→ Consigne a
Relevez tous les noms de lieux géographiques cités dans le texte extrait, chacun une seule fois.

→ Texte extrait
-*-
Deuxième
partie
Les
Nations-Unies en Afrique francophone
Après
avoir profité à New York et aux États-Unis pendant 70 ans
Il
ressort de la première partie que l'insularité relative des
États-Unis, une «île» entre deux océans, lui a permis d'entrer
dans la deuxième guerre quand elle l'a bien voulue et de profiter de
cette position de retrait pour parfaire l'édification de son
complexe militaro-industriel. Ce dernier est devenu le fondement de
ce que l'on appelle aujourd'hui «l'État profond». Pour nourrir le
monstre, la guerre sera portée sur tous les continents sans jamais
que les perprétateurs en subissent les terribles conséquences
négatives chez eux.
-*-
→ Consigne b
Mettez en liste numérotée les lignes des entrées, de la ligne contenant « text 1.1 Background [118, 213, 1122, 264] » jusqu'à la fin des entrées, ces deux bornes comprises et sans les lignes vides, s'il vous plaît.
-*-
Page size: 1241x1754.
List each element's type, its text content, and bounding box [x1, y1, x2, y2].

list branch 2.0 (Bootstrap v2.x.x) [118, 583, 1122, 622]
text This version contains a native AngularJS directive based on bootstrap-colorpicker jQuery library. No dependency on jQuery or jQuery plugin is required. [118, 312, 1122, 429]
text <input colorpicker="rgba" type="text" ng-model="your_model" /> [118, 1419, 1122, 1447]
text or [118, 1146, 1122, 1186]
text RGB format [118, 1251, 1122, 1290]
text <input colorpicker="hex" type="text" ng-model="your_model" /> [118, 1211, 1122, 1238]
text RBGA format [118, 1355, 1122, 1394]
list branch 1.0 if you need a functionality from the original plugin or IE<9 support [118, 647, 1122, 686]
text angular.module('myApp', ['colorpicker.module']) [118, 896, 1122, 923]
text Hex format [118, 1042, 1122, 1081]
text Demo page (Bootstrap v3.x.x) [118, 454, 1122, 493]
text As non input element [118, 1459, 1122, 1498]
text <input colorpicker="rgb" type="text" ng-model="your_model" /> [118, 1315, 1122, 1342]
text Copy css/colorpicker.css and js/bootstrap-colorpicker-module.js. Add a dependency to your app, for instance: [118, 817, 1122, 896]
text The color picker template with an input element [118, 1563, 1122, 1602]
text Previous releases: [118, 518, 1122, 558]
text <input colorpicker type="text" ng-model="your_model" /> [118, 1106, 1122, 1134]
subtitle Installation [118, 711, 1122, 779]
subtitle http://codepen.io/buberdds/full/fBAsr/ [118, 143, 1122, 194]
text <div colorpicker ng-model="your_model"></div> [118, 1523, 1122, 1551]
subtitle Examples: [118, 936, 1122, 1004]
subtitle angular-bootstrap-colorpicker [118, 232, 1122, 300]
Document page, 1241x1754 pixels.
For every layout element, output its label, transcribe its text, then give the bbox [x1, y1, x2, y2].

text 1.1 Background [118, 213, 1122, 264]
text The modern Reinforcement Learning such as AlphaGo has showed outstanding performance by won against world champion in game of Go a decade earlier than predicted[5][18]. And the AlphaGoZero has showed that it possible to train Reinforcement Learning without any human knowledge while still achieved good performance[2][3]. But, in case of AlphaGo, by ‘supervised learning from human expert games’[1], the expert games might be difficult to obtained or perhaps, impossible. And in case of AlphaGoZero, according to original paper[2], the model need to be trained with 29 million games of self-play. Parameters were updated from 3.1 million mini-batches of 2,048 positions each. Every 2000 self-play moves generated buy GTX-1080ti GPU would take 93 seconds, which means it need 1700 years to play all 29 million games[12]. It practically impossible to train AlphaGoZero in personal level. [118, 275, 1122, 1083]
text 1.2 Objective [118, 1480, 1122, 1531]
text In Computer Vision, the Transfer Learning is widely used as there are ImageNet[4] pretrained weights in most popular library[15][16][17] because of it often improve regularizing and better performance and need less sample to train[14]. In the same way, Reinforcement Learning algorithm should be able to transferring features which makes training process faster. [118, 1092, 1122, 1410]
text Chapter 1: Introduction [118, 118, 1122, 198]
-*-
→ Corrigé a
Afrique francophone, New York, États-Unis

→ Corrigé b
1. text 1.1 Background [118, 213, 1122, 264]
2. text The modern Reinforcement Learning such as AlphaGo has showed outstanding performance by won against world champion in game of Go a decade earlier than predicted[5][18]. And the AlphaGoZero has showed that it possible to train Reinforcement Learning without any human knowledge while still achieved good performance[2][3]. But, in case of AlphaGo, by ‘supervised learning from human expert games’[1], the expert games might be difficult to obtained or perhaps, impossible. And in case of AlphaGoZero, according to original paper[2], the model need to be trained with 29 million games of self-play. Parameters were updated from 3.1 million mini-batches of 2,048 positions each. Every 2000 self-play moves generated buy GTX-1080ti GPU would take 93 seconds, which means it need 1700 years to play all 29 million games[12]. It practically impossible to train AlphaGoZero in personal level. [118, 275, 1122, 1083]
3. text 1.2 Objective [118, 1480, 1122, 1531]
4. text In Computer Vision, the Transfer Learning is widely used as there are ImageNet[4] pretrained weights in most popular library[15][16][17] because of it often improve regularizing and better performance and need less sample to train[14]. In the same way, Reinforcement Learning algorithm should be able to transferring features which makes training process faster. [118, 1092, 1122, 1410]
5. text Chapter 1: Introduction [118, 118, 1122, 198]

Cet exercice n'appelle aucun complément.